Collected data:
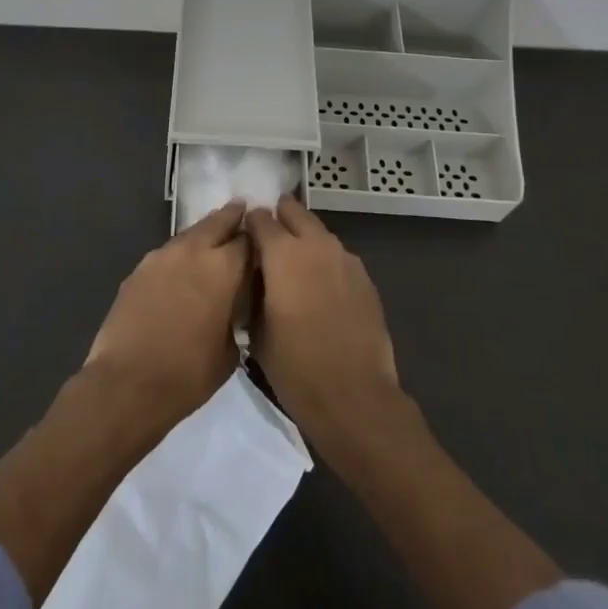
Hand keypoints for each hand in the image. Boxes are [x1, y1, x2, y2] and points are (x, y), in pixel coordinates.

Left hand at [85, 200, 250, 428]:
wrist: (128, 384)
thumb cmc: (189, 374)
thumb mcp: (230, 351)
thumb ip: (236, 316)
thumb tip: (234, 306)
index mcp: (223, 268)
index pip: (248, 240)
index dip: (257, 240)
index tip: (263, 241)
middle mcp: (192, 251)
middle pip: (217, 222)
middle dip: (231, 218)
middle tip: (241, 211)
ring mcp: (160, 257)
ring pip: (189, 235)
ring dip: (203, 235)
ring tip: (212, 241)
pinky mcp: (138, 270)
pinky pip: (166, 254)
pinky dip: (179, 255)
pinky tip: (181, 269)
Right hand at [245, 196, 399, 434]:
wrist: (354, 397)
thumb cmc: (295, 367)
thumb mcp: (256, 330)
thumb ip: (253, 290)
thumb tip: (254, 274)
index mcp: (283, 254)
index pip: (260, 218)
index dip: (249, 224)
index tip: (242, 237)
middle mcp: (316, 245)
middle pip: (294, 212)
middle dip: (279, 219)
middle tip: (267, 241)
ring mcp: (346, 259)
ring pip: (319, 232)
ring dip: (303, 240)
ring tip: (292, 266)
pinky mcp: (365, 278)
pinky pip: (337, 256)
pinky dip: (324, 261)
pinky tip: (318, 287)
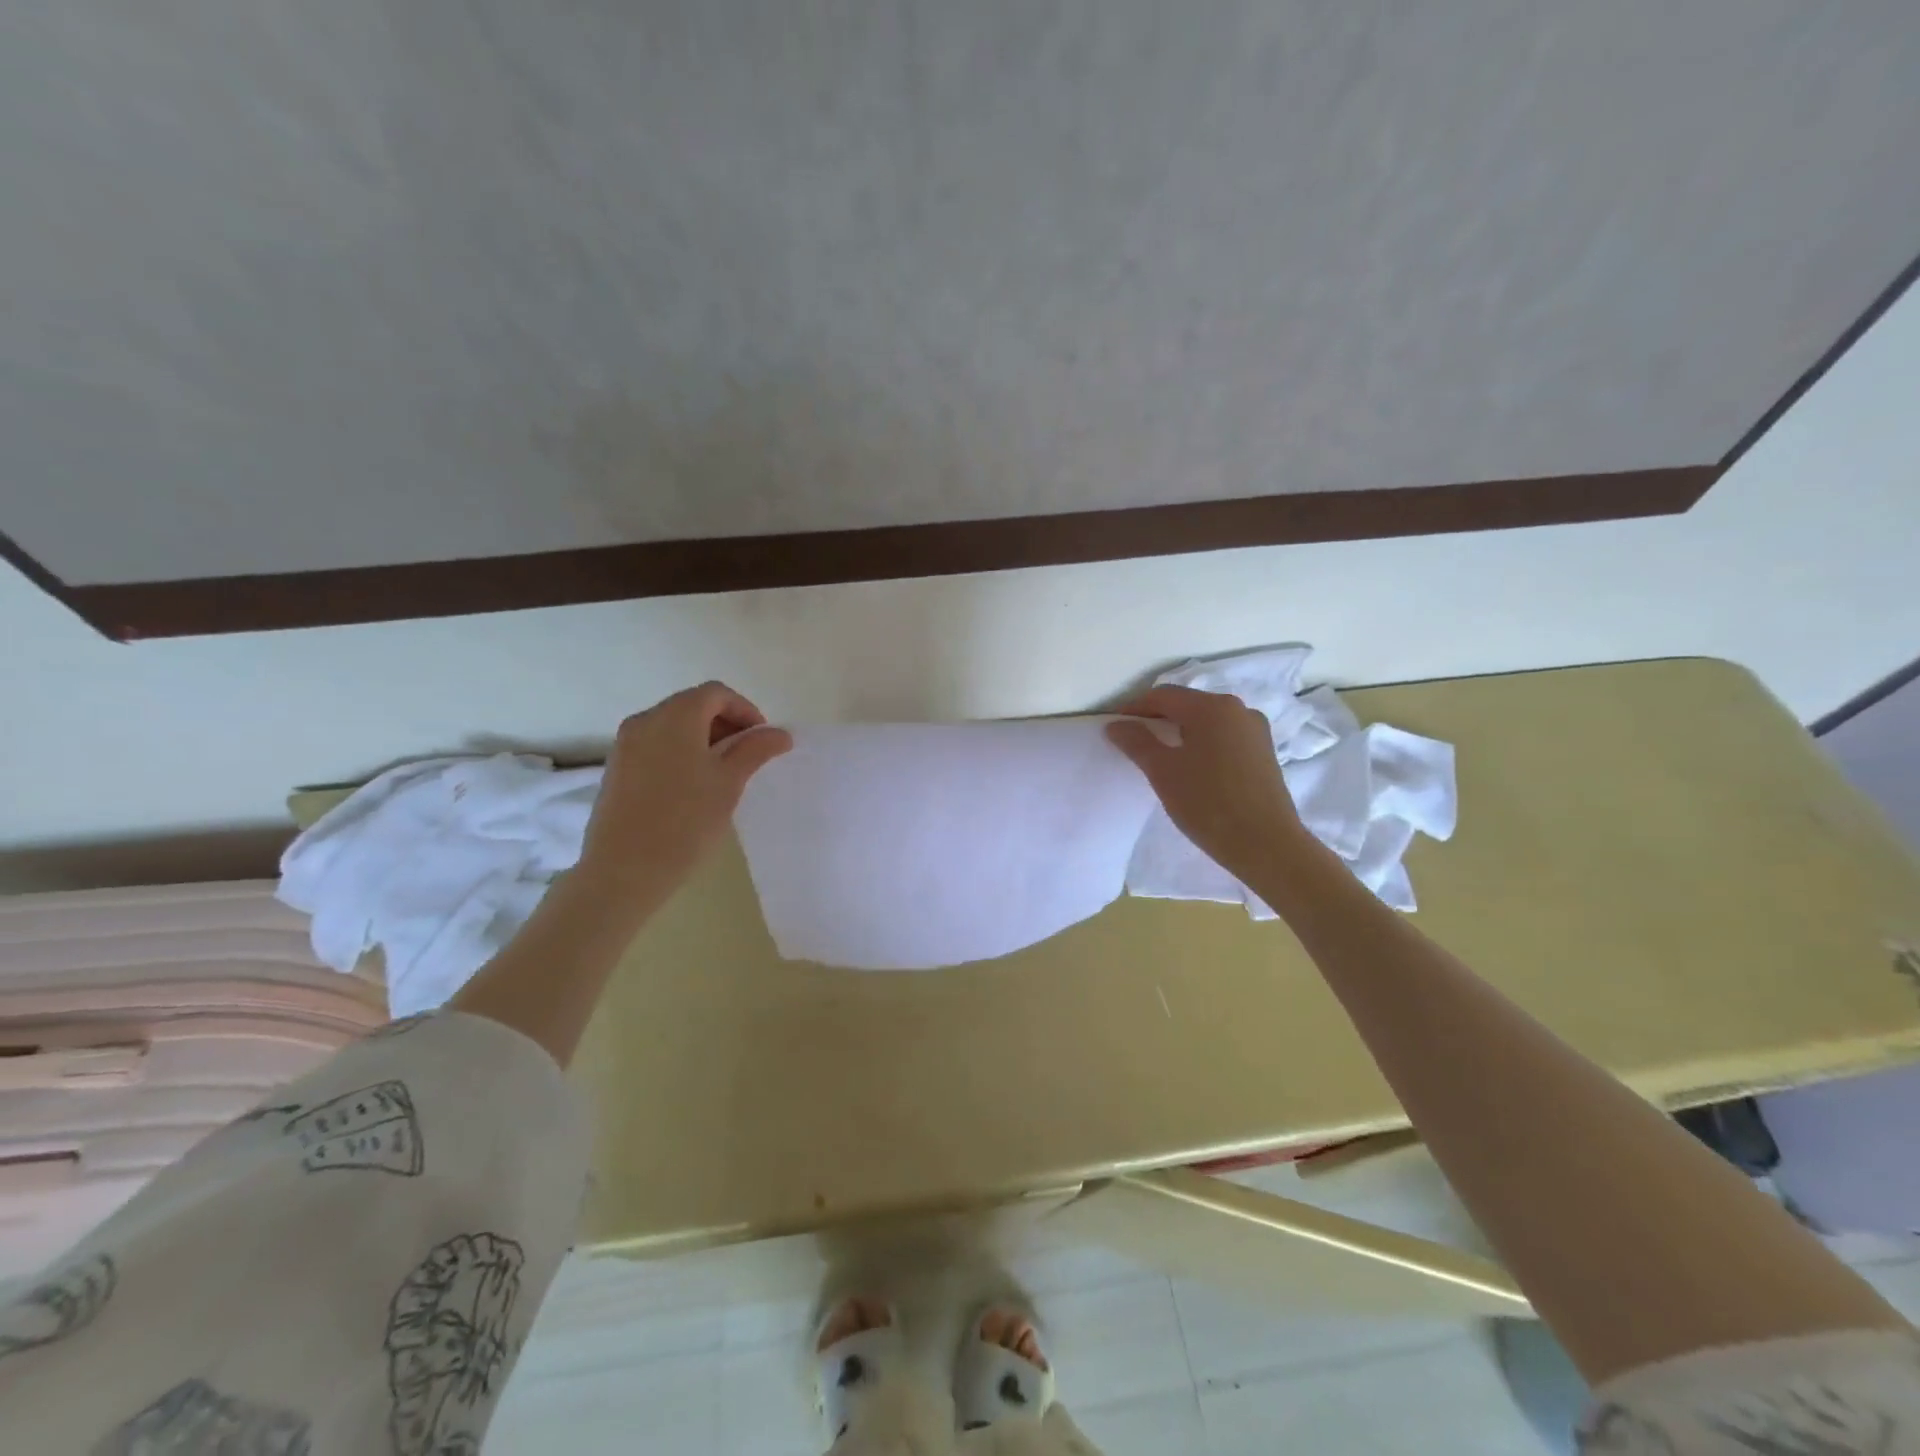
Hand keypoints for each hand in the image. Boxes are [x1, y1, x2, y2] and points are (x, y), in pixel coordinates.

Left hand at [576, 681, 791, 905]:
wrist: (624, 870)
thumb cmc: (685, 821)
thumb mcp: (730, 783)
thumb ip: (756, 750)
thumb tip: (780, 733)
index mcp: (675, 716)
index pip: (716, 694)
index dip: (745, 710)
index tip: (763, 740)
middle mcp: (645, 720)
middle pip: (692, 705)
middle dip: (725, 724)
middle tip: (747, 757)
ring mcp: (625, 744)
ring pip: (672, 726)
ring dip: (702, 739)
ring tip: (722, 774)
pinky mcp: (616, 768)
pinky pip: (655, 745)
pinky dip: (679, 752)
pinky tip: (692, 787)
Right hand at [1106, 685, 1308, 879]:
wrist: (1265, 845)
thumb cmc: (1208, 803)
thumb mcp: (1163, 771)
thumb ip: (1137, 742)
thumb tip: (1116, 725)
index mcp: (1212, 707)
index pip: (1163, 696)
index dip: (1134, 708)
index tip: (1114, 729)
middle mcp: (1238, 709)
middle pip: (1187, 705)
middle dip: (1157, 720)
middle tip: (1133, 743)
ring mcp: (1255, 731)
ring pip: (1207, 722)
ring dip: (1180, 733)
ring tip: (1160, 758)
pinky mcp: (1263, 753)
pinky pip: (1224, 738)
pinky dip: (1202, 744)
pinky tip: (1191, 769)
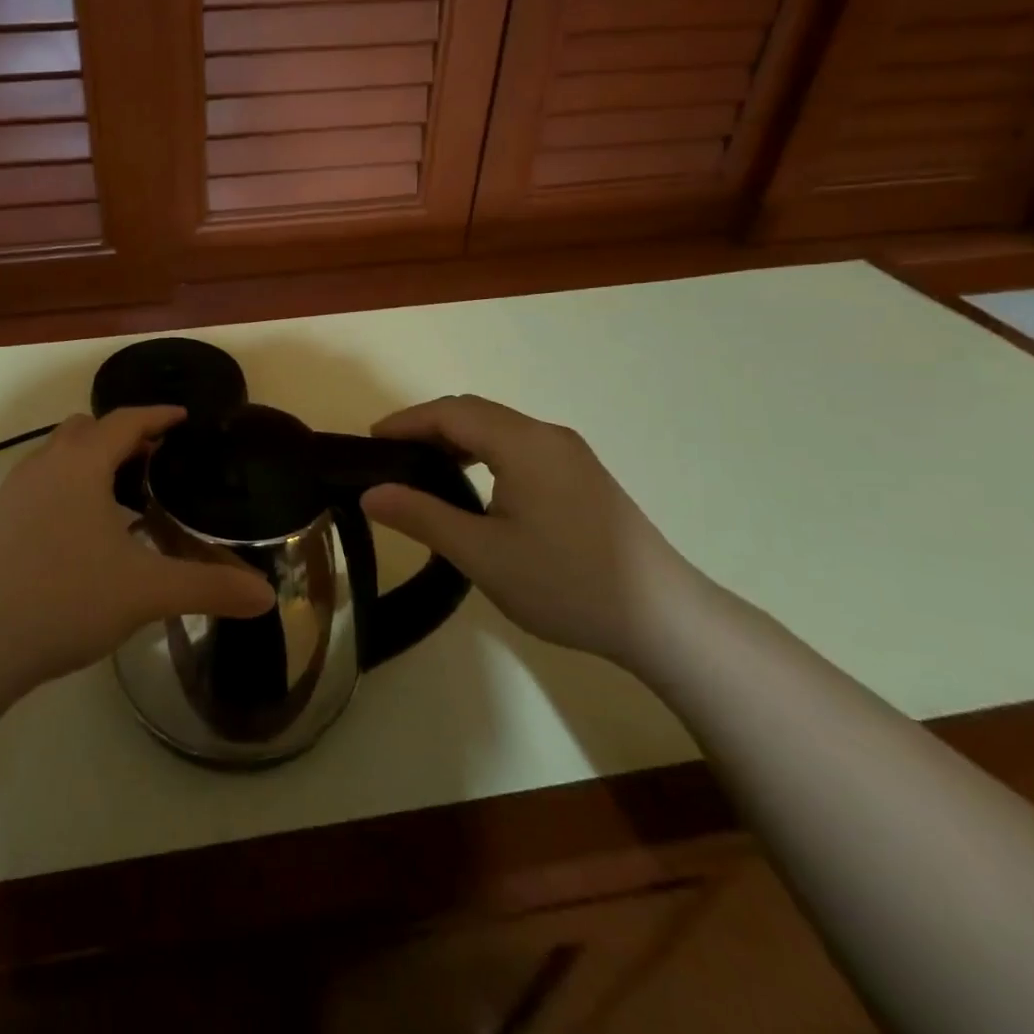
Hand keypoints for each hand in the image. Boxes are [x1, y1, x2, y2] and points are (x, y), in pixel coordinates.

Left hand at [0, 407, 273, 691]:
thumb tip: (267, 596)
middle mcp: (44, 464)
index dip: (159, 415)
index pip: (126, 420)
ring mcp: (14, 491)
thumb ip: (210, 587)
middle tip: (158, 460)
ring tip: (125, 496)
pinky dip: (70, 486)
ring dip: (94, 461)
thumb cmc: (66, 600)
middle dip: (125, 436)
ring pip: (60, 455)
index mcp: (81, 464)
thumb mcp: (147, 592)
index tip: (184, 418)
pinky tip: (85, 531)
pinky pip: (43, 482)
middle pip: (88, 430)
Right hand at [359, 395, 703, 663]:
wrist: (665, 620)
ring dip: (457, 440)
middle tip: (389, 457)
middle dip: (427, 427)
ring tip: (423, 471)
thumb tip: (371, 493)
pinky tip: (475, 487)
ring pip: (499, 430)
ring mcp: (571, 455)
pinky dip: (484, 454)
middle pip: (475, 413)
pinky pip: (520, 448)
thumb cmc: (566, 583)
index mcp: (523, 444)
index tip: (369, 441)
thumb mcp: (482, 554)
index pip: (451, 413)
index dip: (406, 421)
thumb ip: (422, 516)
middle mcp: (548, 436)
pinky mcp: (584, 477)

- **What is being asked**
Scan the lines above for "thumb ip: (210, 587)" and for "index tip: (184, 418)". Repeat exactly the line holding each of them and every line in between.

- **Your solution**
thumb ip: (210, 587)
middle tip: (158, 460)
ring tip: (125, 496)
pinky dip: (70, 486)
ring dip: (94, 461)
thumb cmc: (66, 600)
middle dip: (125, 436)
ring pip: (60, 455)
index mcp: (81, 464)
thumb mcp: (147, 592)
index tip: (184, 418)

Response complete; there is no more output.